# importing interactive libraries for interactive plots at the bottom of this notebook, you can comment these out if you just want to do transformations

In [43]:
#comment out these libraries if you don't want/have interactive widgets
import ipywidgets as widgets
from ipywidgets import interact, interact_manual

# importing matplotlib for plotting at the bottom of this notebook

In [44]:
import matplotlib.pyplot as plt
%matplotlib inline

# load in all functions from `route_shape_process_scripts.py` file

In [45]:
from route_shape_process_scripts import *

# General transformation flow in this notebook:
- import gtfs files
- pick a route of interest
- grab position files for all routes
- filter positions for only that route
- add time index (this is used to break up positions by datetime and join with gtfs)
- get popular shape in both route directions (direction_id)
- make a route_vertex geopandas dataframe - we'll use this to find "nearest" route node
- take all positions and find closest route node
- append route info (distance traveled / shape_pt_sequence)
- create timing metrics based on `trip_start_time` and `time_pct` <- position observation time - converted to Pacific

# import gtfs from 01_gtfs_transform notebook output

In [46]:
full_routes_gtfs = pd.read_csv("input_gtfs/gtfs_routes_2018-08-15_2018-12-12.csv", low_memory=False)
full_shapes_gtfs = pd.read_csv("input_gtfs/gtfs_shapes_2018-08-15_2018-12-12.csv", low_memory=False)
full_trips_gtfs = pd.read_csv("input_gtfs/gtfs_trips_2018-08-15_2018-12-12.csv", low_memory=False)
full_trip_stop_schedule = pd.read_csv("input_gtfs/gtfs_2018-08-15_2018-12-12.csv", low_memory=False)
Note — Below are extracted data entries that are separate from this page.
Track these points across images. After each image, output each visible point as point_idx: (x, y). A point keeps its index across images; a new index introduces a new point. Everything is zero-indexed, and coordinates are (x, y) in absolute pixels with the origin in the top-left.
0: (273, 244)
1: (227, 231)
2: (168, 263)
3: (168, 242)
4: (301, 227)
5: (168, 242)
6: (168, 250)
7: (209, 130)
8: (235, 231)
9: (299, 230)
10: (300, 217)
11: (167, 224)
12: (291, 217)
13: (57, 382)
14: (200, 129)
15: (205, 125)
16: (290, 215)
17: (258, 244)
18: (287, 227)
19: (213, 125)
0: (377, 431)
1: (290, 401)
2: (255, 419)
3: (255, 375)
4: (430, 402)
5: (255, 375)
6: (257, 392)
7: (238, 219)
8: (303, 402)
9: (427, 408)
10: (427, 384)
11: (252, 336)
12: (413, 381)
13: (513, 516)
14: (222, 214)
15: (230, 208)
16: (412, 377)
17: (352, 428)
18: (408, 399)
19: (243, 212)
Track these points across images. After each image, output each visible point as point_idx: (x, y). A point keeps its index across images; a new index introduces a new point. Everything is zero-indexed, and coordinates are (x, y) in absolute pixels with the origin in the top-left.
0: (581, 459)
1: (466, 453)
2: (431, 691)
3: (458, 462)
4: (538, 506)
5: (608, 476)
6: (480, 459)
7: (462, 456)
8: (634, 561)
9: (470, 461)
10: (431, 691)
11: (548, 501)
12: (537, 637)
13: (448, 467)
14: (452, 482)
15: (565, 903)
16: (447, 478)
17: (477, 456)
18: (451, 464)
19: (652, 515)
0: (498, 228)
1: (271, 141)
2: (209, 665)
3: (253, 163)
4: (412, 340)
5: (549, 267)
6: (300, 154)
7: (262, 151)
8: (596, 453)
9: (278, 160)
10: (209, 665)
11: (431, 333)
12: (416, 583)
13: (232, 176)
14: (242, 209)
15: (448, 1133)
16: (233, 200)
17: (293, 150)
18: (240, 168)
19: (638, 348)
# break up the gtfs by `start date` and `end date`. TODO: there is a better way to do this. Right now, we want to make sure the vehicle position observation is joined with the `right` gtfs information. The simplest way to do that is to break up the position file by date and break up the gtfs by date and only join where the date windows match. 

In [47]:
full_trip_stop_schedule_dict = {}
for name, group in full_trip_stop_schedule.groupby(['start_gtfs_date','end_gtfs_date']):
    full_trip_stop_schedule_dict[name] = group

# analyze September --> November

## get route name -- id dictionary. Nathaniel has a better class for this in `/data_transformations` but I haven't incorporated it yet. the below dictionary works as a quick/dirty way to input `route_short_name` and output `route_id`

In [7]:
route_name_to_id_dict = dict(zip(full_routes_gtfs.route_short_name.tolist(),full_routes_gtfs.route_id.tolist()))

## select a route

In [49]:
#get_select_routeid_name(full_routes_gtfs, ['E Line'])[2]
route_of_interest = '1'
route_of_interest_id = route_name_to_id_dict[route_of_interest]
input_dict = {'route_id':route_of_interest_id}
input_dict

{'route_id': 100001}

# get all position files for these months

In [50]:
month_list = ['201809', '201810', '201811']
full_route_positions = get_positions_months(month_list)

# take only the positions for the choosen route_id

In [79]:
single_route_positions = full_route_positions[full_route_positions['route_id']==input_dict['route_id']]

# add time index columns

In [80]:
single_route_positions = convert_index_to_pct(single_route_positions)
single_route_positions = add_time_index_columns(single_route_positions)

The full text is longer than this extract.